A “serious incident” was declared last month as patients faced waiting months for tests, following the decision to stop offering them at local hospitals, except for in-patients.

Those needing tests, including cancer patients and diabetics, were forced to go to a dwindling number of over-stretched community clinics, with many directed as far as Loughton.

A spokesperson for the clinical commissioning group (CCG) which decides how NHS money is spent in Redbridge and Havering said patients still face waits of up to 16 weeks.

Read more: Redbridge patients 'fainted' in queue for blood tests at overstretched clinic

Redbridge Council’s health scrutiny committee criticised the handling of the crisis last night (November 5), particularly how decisions were made without consulting the council.

Cllr Beverley Brewer (Lab, South Woodford) said: “I have to ask how things were allowed to get to such a bad position.

“If the CCG were taking things ‘very seriously’, why did they allow 18-week waits to develop in the first place?”

Committee chair Cllr Neil Zammett (Lab, Goodmayes) added: “I do not understand why (the hospitals) were allowed to pull the plug on their (blood testing) service.

“It must have been obvious to everyone that, if they did, they were going to create a crisis.

“We do need to make sure the people who made these decisions are held to account and that they are not made in future. How much more do they have to close before somebody steps in?”

Backlog almost halved in two weeks

CCG director Tracey Welsh said Redbridge and Havering were worse affected by the pandemic than other parts of east London because there is less funding for primary care in GPs.

She said: “Services, in essence, closed down for a number of months due to Covid-19. It does not take long for a backlog to build up.

“In the past two weeks, (that backlog has reduced) from more than 40,000 to just over 25,000.”

She added that patients with “urgent tests”, such as those for people with suspected cancer, received them within two weeks, with many tested within one week.

She said the serious incident was declared “purely to be able to get system support” from NHS England, which is being used to add staff and open extra sites, including “super clinics” on weekends and evenings.

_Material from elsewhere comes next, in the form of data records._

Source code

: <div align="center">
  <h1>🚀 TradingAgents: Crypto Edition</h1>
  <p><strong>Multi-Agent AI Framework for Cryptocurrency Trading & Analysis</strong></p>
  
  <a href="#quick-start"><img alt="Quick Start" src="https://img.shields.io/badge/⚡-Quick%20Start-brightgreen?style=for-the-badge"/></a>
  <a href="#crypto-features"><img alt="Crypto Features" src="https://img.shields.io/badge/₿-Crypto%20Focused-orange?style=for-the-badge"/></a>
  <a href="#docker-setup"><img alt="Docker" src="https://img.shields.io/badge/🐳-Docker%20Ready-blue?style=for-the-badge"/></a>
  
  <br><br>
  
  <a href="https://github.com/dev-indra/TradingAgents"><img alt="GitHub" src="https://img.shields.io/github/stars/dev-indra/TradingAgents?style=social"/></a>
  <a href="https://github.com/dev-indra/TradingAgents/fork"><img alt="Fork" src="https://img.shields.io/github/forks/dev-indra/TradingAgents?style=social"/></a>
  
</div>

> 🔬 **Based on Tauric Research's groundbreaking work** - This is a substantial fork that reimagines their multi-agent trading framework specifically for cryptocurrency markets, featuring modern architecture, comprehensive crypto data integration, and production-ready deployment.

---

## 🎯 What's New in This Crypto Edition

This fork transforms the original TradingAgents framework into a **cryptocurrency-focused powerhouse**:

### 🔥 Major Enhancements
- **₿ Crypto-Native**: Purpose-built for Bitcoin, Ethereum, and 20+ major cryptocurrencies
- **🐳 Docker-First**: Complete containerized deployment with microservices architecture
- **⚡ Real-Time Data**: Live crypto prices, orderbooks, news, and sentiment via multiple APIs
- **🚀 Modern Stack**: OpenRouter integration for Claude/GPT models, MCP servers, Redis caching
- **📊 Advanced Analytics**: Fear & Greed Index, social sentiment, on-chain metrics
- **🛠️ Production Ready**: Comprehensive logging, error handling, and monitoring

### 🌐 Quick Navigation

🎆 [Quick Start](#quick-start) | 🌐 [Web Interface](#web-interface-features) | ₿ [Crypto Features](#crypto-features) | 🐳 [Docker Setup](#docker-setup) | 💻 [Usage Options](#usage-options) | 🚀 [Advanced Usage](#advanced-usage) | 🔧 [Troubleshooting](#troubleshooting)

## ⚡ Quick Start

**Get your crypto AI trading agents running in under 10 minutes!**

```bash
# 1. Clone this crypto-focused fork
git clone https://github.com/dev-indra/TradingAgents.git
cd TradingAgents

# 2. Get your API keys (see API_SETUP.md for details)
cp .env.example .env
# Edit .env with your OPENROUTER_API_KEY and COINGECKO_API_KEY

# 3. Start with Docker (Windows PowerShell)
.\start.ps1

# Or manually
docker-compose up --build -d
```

The new sites are opening in South Woodford, Hainault and Seven Kings and will stay open until “at least April 1” next year.

Read more: Two hospitals recorded more than a third of all Covid deaths in London last week

The CCG is also temporarily shutting sites with waits of more than 18 weeks to stop patients waiting months when they could be tested faster somewhere else. It has only had to close one clinic for this reason so far.

Cathay Turland, CEO of scrutiny body Healthwatch Redbridge, said the closures were “sensible” but that some patients are “very frightened of travelling” given their risk from Covid.

Another concern was raised after patients from the west of Redbridge reported being refused blood tests by Leytonstone doctors because Redbridge’s CCG “had not paid their bills”.

Heather Noble, medical director for Waltham Forest’s NHS Trust, said they “apologise unreservedly for that”, confirming the claim was untrue.

She said: “My best guess is that there was idle gossip that someone picked up as truth. It was completely unprofessional to say. Even if it was true, they should not have said it.”

An investigation into whether any patients were harmed by the delay in blood tests is currently underway.